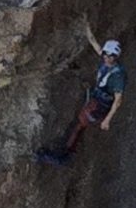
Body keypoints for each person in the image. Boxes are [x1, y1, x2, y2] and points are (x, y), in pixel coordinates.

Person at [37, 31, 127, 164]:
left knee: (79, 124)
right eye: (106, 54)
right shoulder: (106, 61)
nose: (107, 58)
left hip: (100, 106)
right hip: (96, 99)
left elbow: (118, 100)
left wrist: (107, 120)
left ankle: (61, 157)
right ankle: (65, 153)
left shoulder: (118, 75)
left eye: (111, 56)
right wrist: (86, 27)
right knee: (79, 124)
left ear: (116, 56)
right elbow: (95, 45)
::::::::
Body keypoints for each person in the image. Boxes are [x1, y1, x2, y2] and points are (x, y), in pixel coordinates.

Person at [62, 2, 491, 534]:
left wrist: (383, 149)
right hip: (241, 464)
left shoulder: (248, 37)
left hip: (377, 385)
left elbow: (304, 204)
::::::::
== Action item ==
In the entries above, find the line holding "nose: (107, 58)" and the line holding "right elbow: (95, 45)"; print both of them and every line between, exactly, and nothing else.

== Output of the task ==
nose: (107, 58)
left hip: (100, 106)
right hip: (96, 99)
left elbow: (118, 100)
left wrist: (107, 120)
left ankle: (61, 157)
right ankle: (65, 153)
left shoulder: (118, 75)
left eye: (111, 56)
right wrist: (86, 27)
right knee: (79, 124)
left ear: (116, 56)
right elbow: (95, 45)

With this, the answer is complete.